Le Professeur Dr. Uterwedde, directeur adjoint de l'Institut franco-allemand à Ludwigsburg/Paris, considère qu'il faudra des priorités et des choix politiques très clairs pour atteindre les objectifs de l'agenda de Lisbonne et devenir une société de la connaissance. L'innovation, la recherche et l'éducation devront devenir des priorités. Selon lui, l'Allemagne et les autres pays européens sont en mesure de prendre les mesures nécessaires et les éléments essentiels de l'économie sociale de marché peuvent être préservés si l'UE mènent les bonnes réformes. En Allemagne, un facteur important sera le résultat de la réforme du système fédéral et du système éducatif actuellement en cours.

Prochaines étapes : 
  • 15-16 juin 2006 :  le Conseil européen étudiera le nouveau "projet pour les citoyens" de la Commission et l'état d'avancement de la "période de réflexion"

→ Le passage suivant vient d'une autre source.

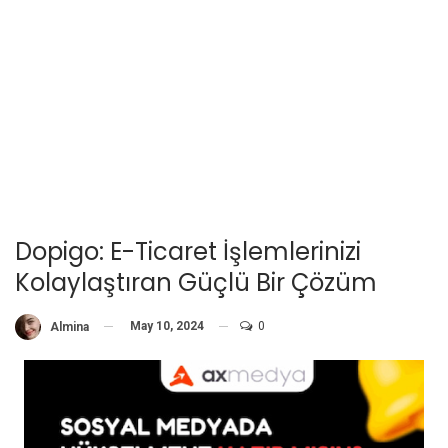
Dopigo: E-Ticaret İşlemlerinizi
Kolaylaştıran Güçlü Bir Çözüm
May 10, 2024
0
Almina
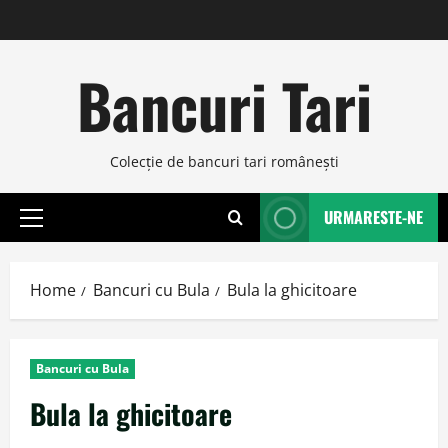
Skip
to
content
Bancuri Tari
Colecţie de bancuri tari româneşti
URMARESTE-NE
Primary
Menu
Home
Bancuri cu Bula
Bula la ghicitoare
Bancuri cu Bula
Bula la ghicitoare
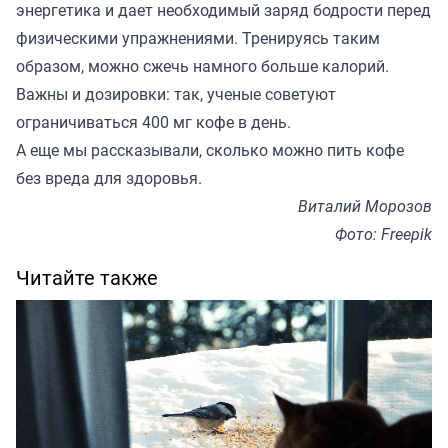
энергетика и дает необходимый заряд бодрости перед
физическими упражнениями. Тренируясь таким
образом, можно сжечь намного больше калорий.
Важны и дозировки: так, ученые советуют
ограничиваться 400 мг кофе в день.
А еще мы
рассказывали
, сколько можно пить кофе
без вреда для здоровья.
Виталий Морозов
Фото: Freepik
Читайте также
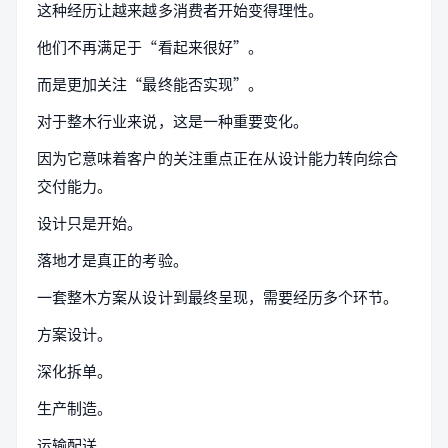
这种经历让越来越多消费者开始变得理性。
他们不再满足于“看起来很好”。
而是更加关注“最终能否实现”。
对于整木行业来说，这是一种重要变化。
因为它意味着客户的关注重点正在从设计能力转向综合
交付能力。
设计只是开始。
落地才是真正的考验。
一套整木方案从设计到最终呈现，需要经历多个环节。
方案设计。
深化拆单。
生产制造。
运输配送。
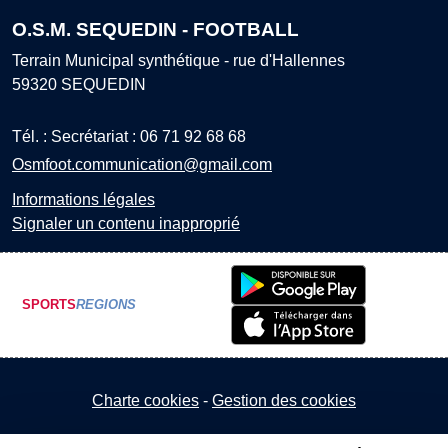
O.S.M. SEQUEDIN - FOOTBALL
Terrain Municipal synthétique - rue d'Hallennes
59320
SEQUEDIN
Tél. :
Secrétariat : 06 71 92 68 68
Osmfoot.communication@gmail.com
Informations légales
Signaler un contenu inapproprié
SPORTS
REGIONS
Charte cookies
Gestion des cookies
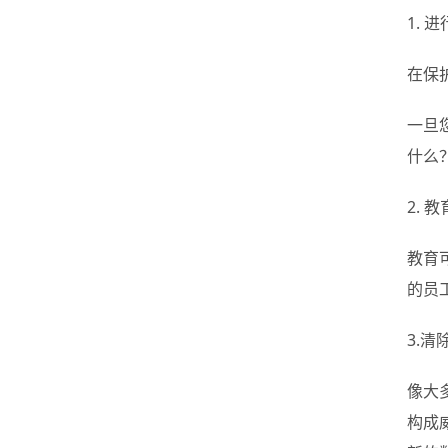
1. 
在保
一旦
什么
2. 
教育
的员
3.清
像大
构成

  • Juillet - décembre 2006 : présidence finlandaise de l'UE
  • Janvier - juin 2007 : présidence allemande de l'UE
Contexte : 

Lors de son premier discours important sur l'UE devant le Bundestag le 11 mai 2006, la chancelière allemande a déclaré qu'il était trop tôt pour évoquer les priorités de la prochaine présidence allemande en 2007 et s'est contentée de donner la position du gouvernement allemand sur les principaux défis auxquels l'UE est confrontée.

Mme Merkel a ainsi repris en grande partie la récente demande du président de la Commission, José Manuel Barroso, d'une "Europe des résultats" pour surmonter la crise que traverse l'UE actuellement (voir également EurActiv 11 mai 2006). 

Par ailleurs, la chancelière ne s'est prononcée sur aucun domaine en particulier; l'énergie, par exemple, pourtant considérée comme l'une des principales questions du 21ème siècle, n'a pas été évoquée.